What is being asked ▸ Write out the lines below, starting at the first one and ending with the line that contains "Xiaomi Pad 7 で Android PS3 エミュ". Leave the pictures out of your copy.
--- START ---
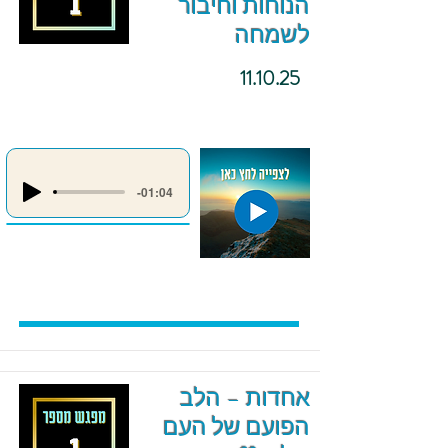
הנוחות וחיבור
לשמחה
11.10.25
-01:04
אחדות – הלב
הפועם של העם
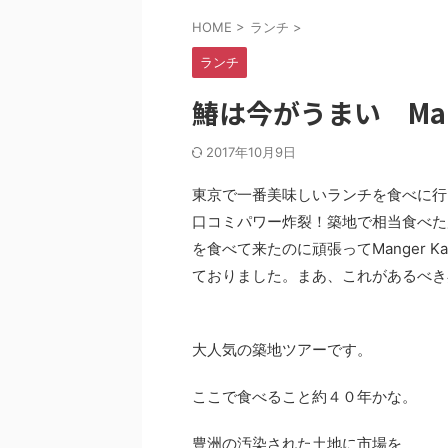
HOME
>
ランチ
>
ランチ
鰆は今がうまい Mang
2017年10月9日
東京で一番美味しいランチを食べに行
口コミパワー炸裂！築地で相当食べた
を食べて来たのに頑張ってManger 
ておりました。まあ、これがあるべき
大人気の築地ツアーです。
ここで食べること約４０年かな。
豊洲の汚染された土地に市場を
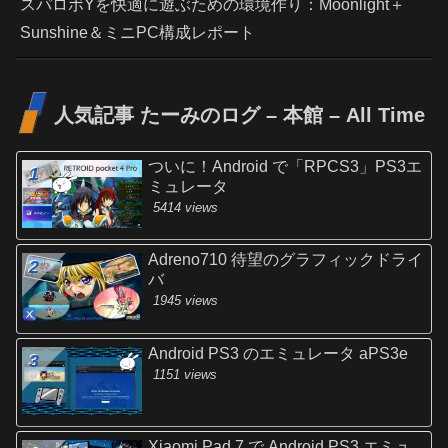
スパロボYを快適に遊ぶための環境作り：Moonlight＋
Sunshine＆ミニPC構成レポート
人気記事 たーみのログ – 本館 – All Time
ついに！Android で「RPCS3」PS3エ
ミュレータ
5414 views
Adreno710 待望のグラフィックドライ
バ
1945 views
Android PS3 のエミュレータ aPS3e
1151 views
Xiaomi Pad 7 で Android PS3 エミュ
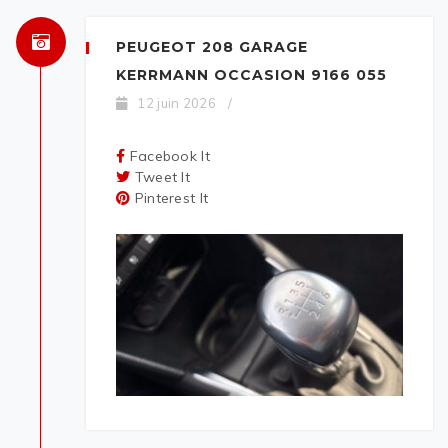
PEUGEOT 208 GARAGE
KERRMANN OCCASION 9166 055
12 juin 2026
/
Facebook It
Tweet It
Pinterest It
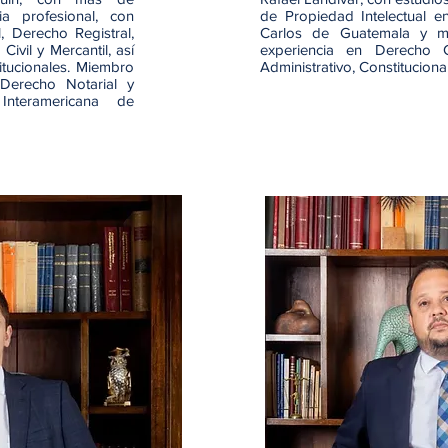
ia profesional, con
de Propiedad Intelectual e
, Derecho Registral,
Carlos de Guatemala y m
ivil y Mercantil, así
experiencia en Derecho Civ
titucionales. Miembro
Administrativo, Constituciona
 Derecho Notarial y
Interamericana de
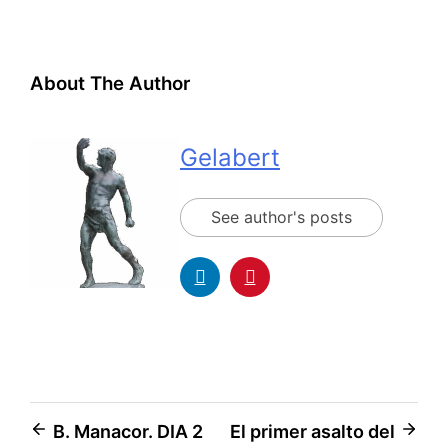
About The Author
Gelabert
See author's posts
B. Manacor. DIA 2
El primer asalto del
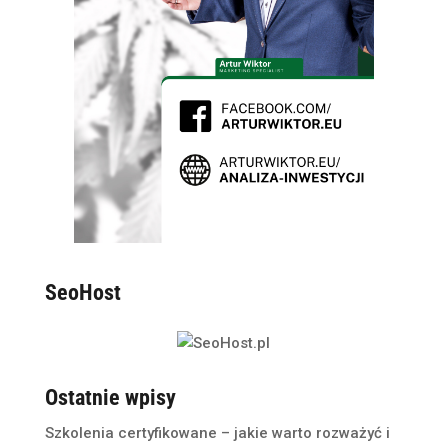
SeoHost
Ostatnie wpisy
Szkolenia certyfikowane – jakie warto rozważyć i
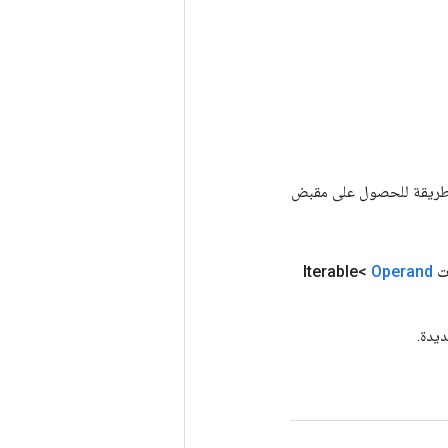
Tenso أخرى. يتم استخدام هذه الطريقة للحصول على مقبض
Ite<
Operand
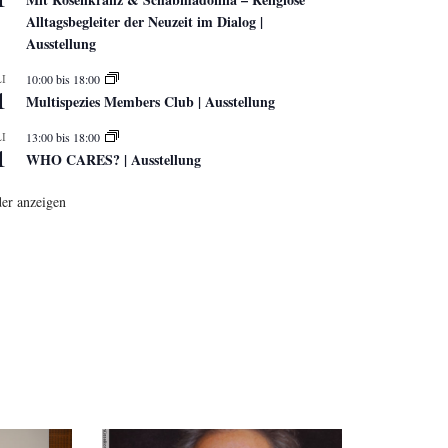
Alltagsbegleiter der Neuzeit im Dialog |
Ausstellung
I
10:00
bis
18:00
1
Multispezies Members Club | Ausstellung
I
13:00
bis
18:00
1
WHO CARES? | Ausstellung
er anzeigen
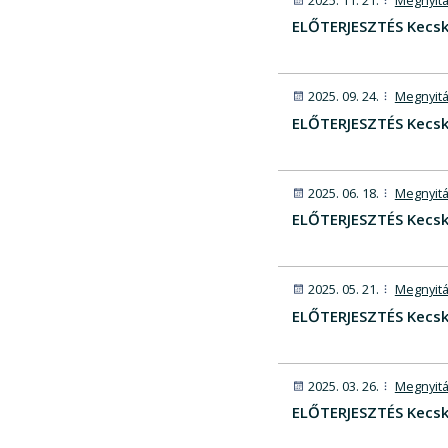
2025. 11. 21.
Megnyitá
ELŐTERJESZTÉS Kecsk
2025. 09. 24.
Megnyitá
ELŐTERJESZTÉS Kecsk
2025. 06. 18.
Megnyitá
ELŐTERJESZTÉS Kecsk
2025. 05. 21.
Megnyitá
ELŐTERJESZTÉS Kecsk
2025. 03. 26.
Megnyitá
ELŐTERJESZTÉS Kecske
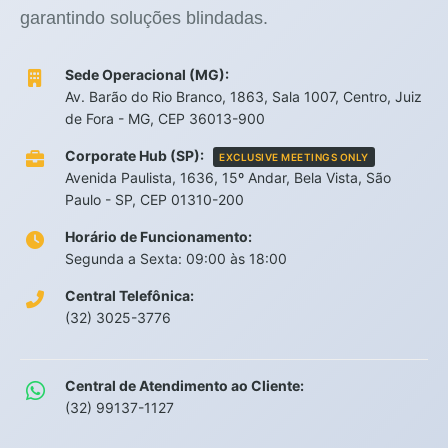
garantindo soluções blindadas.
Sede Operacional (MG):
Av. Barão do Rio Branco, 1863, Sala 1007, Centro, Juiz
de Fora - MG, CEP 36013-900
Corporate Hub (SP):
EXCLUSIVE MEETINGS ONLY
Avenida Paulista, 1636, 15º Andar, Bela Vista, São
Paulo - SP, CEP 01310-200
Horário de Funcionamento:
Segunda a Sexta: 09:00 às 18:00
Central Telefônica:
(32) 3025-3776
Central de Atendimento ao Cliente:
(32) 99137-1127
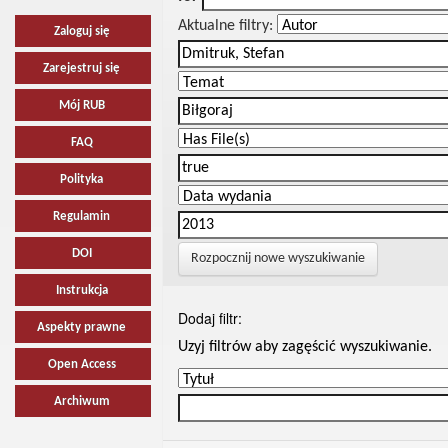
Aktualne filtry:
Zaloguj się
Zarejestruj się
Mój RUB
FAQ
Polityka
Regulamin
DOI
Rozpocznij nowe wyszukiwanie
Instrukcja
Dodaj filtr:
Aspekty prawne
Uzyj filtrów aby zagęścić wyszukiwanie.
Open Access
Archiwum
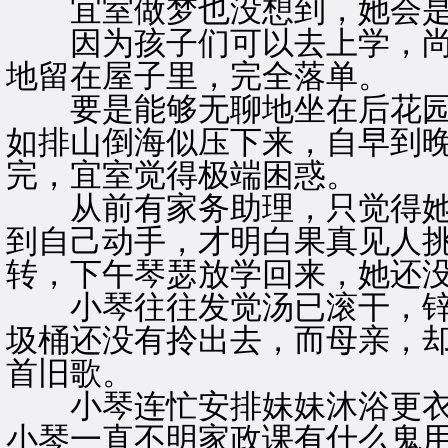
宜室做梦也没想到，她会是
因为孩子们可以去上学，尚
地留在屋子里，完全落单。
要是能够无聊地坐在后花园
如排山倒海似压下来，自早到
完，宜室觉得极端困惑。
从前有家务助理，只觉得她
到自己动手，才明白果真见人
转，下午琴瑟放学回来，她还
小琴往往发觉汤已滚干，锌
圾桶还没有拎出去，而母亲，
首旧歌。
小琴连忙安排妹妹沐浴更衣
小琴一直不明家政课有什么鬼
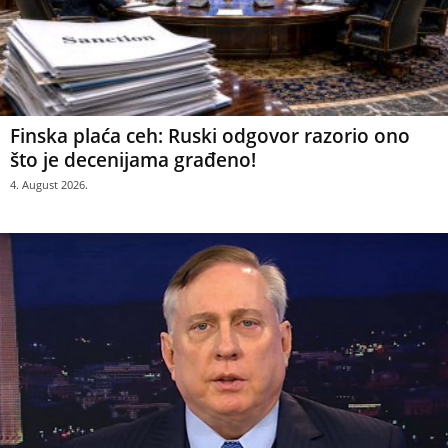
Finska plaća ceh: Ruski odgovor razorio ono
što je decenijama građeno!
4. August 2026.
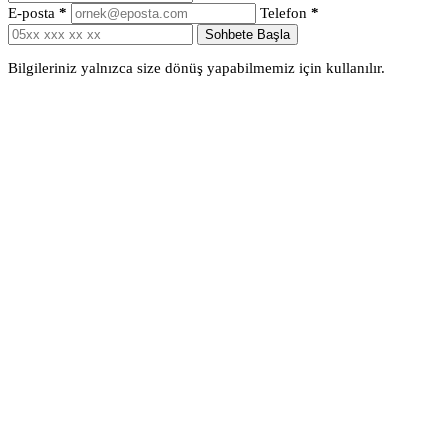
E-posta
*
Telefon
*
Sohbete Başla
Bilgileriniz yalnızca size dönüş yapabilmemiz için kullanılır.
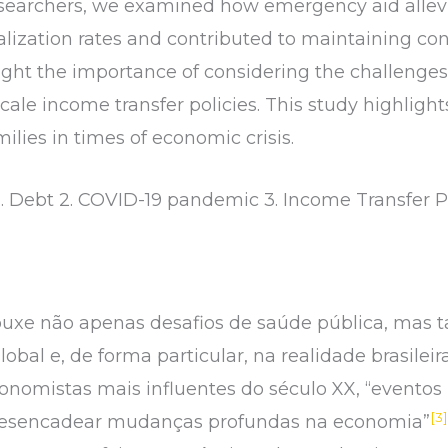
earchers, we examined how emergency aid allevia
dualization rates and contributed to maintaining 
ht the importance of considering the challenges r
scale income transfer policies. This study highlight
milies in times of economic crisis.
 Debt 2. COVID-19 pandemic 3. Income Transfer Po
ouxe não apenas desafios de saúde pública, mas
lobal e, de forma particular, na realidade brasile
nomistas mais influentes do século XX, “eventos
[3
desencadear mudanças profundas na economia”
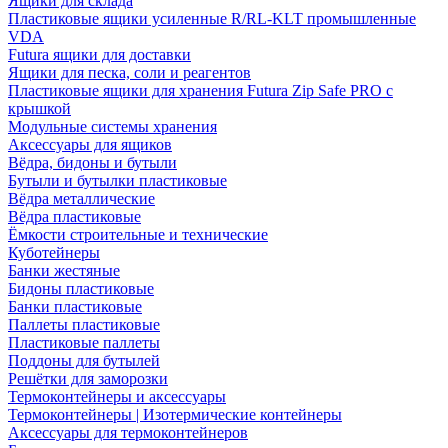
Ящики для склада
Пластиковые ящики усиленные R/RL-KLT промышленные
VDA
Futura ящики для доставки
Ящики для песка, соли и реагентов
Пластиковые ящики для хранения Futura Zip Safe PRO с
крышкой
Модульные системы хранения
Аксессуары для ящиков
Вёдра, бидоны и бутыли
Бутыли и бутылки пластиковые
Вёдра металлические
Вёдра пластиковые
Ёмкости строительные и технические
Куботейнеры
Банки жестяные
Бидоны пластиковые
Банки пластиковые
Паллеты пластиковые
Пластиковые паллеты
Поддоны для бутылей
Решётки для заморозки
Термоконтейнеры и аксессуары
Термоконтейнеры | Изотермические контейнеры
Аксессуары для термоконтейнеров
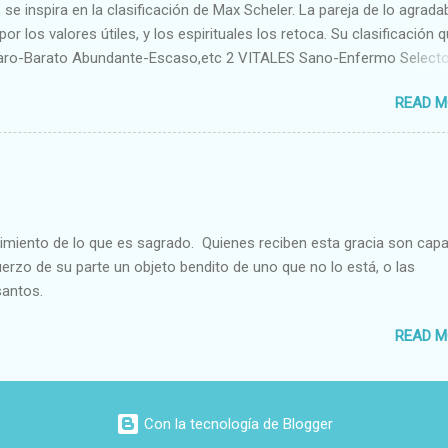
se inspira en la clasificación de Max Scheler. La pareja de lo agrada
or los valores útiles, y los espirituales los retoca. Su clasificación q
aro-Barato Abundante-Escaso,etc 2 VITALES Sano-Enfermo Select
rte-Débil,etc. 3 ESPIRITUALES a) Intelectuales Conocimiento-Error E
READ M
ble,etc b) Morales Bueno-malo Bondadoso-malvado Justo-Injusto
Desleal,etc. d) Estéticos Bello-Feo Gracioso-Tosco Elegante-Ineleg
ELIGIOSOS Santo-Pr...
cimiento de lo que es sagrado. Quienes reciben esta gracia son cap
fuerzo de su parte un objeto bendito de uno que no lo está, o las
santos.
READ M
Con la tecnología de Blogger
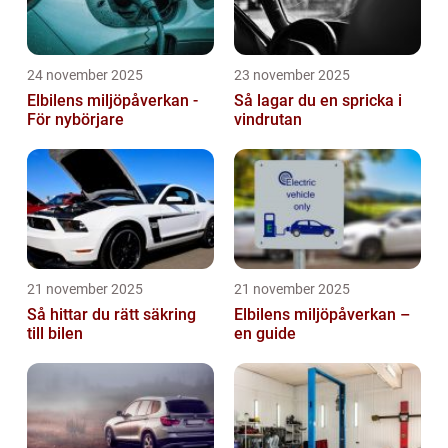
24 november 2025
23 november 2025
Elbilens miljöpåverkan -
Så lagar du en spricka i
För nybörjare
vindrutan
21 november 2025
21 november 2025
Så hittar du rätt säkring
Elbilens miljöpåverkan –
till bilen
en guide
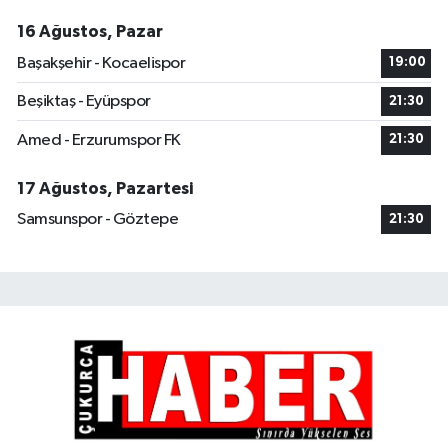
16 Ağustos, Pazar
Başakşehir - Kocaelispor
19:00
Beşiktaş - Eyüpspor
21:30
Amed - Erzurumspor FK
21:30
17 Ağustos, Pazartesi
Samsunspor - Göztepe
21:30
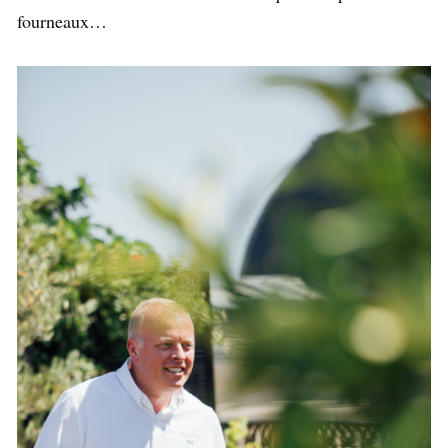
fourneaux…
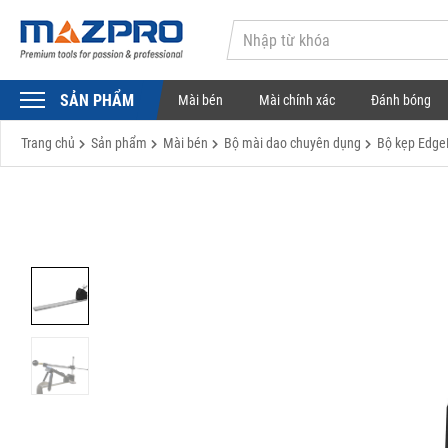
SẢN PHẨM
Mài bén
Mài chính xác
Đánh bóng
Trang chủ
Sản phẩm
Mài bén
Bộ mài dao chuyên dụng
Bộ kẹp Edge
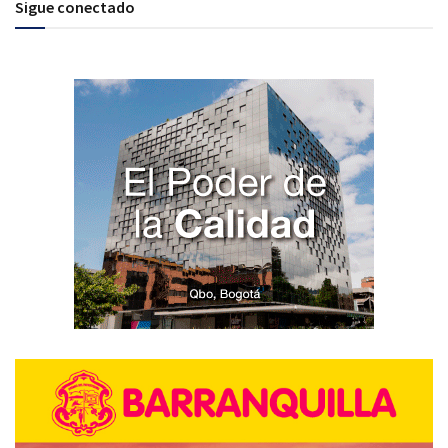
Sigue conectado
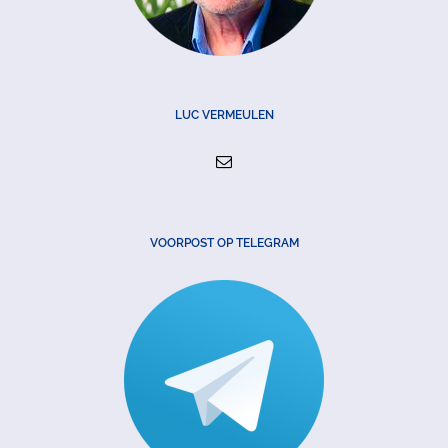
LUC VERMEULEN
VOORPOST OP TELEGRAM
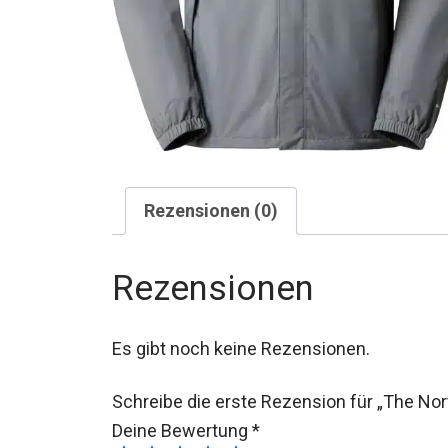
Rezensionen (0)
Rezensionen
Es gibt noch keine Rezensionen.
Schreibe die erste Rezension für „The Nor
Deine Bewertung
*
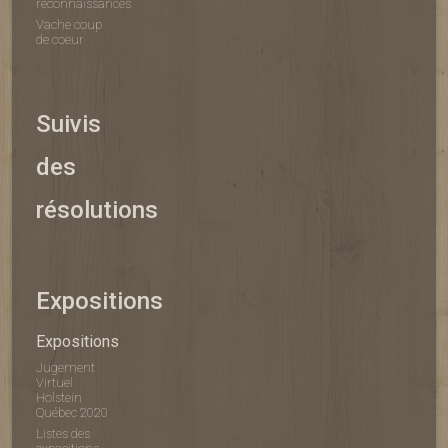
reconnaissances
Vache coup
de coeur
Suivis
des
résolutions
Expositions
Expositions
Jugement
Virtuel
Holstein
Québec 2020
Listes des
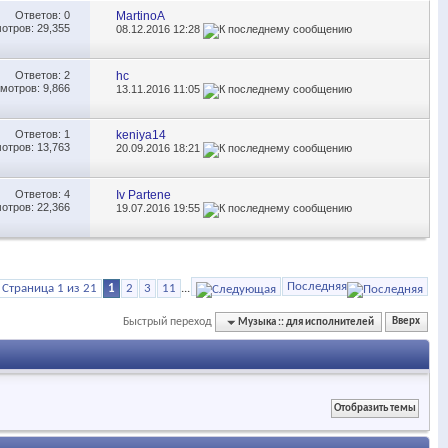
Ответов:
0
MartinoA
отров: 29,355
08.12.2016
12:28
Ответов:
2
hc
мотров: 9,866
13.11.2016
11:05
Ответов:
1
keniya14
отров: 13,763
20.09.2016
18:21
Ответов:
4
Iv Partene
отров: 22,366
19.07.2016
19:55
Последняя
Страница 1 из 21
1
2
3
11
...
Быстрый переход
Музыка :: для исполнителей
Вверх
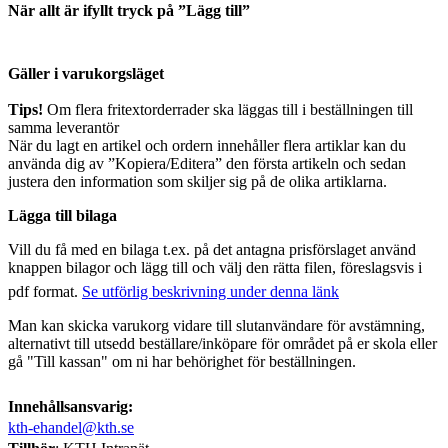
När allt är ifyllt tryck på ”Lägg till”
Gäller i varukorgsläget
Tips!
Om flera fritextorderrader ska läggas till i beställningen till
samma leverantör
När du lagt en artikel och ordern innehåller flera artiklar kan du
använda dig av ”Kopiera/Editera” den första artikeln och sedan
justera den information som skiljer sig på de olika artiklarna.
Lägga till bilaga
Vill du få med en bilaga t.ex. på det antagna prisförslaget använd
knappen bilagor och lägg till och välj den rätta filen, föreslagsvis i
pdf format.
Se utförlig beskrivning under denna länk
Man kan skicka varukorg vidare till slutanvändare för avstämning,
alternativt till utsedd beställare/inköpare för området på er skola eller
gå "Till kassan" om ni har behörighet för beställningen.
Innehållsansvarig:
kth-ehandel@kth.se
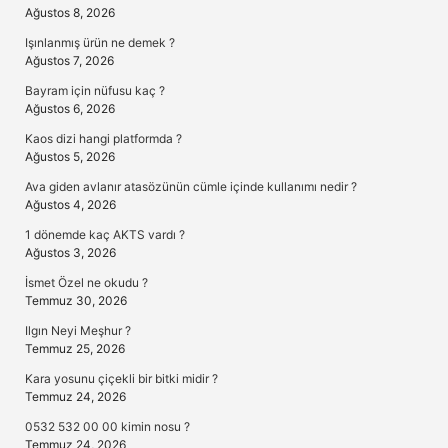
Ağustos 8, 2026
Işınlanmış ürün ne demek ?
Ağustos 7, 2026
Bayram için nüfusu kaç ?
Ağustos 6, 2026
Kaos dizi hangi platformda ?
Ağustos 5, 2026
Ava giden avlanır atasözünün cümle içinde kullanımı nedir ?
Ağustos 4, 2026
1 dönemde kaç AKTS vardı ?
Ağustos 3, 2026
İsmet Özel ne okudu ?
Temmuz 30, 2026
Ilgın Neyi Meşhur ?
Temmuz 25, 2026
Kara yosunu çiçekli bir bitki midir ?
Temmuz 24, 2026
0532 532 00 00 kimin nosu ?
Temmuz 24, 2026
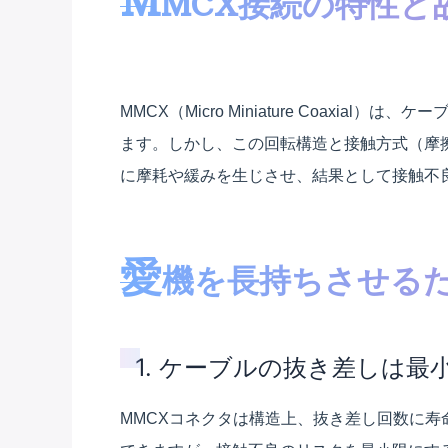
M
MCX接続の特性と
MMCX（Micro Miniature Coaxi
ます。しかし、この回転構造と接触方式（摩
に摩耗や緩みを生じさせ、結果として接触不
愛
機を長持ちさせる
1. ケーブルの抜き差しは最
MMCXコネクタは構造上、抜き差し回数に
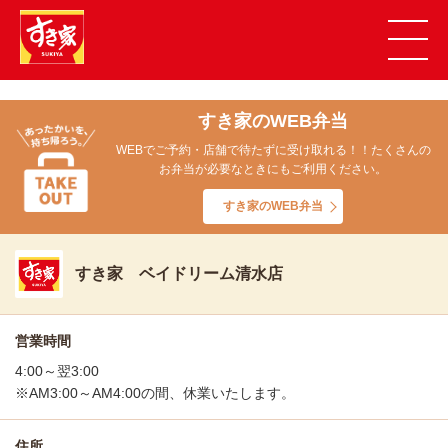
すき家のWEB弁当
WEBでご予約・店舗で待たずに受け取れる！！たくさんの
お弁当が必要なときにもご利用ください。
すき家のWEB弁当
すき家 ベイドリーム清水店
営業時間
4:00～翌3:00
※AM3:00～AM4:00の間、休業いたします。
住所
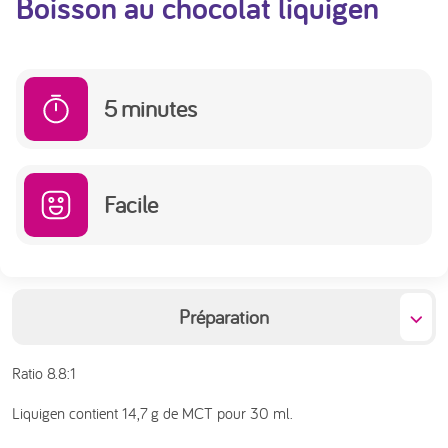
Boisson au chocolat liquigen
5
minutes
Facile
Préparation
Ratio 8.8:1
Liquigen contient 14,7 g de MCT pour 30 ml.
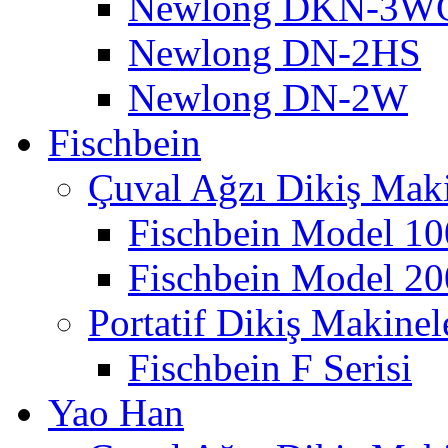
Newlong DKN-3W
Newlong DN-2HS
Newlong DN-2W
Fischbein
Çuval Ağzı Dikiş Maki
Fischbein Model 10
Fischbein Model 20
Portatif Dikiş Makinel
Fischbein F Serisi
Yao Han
--- END ---
Response to this task ▸
הנוחות וחיבור
לשמחה
11.10.25
-01:04
אחדות – הלב
הפועם של העם
HOME
>
ランチ
>
ランチ
鰆は今がうまい Mang
2017年10月9日
東京で一番美味しいランチを食べに行
口コミパワー炸裂！築地で相当食べた
を食べて来たのに頑張ってManger 
ておりました。まあ、これがあるべき
大人気の築地ツアーです。
ここで食べること約４０年かな。
豊洲の汚染された土地に市場を
スパロボYを快適に遊ぶための環境作り：Moonlight＋
Sunshine＆ミニPC構成レポート
人気記事 たーみのログ – 本館 – All Time
ついに！Android で「RPCS3」PS3エ
ミュレータ
5414 views
Adreno710 待望のグラフィックドライ
バ
1945 views
Android PS3 のエミュレータ aPS3e
1151 views
Xiaomi Pad 7 で Android PS3 エミュ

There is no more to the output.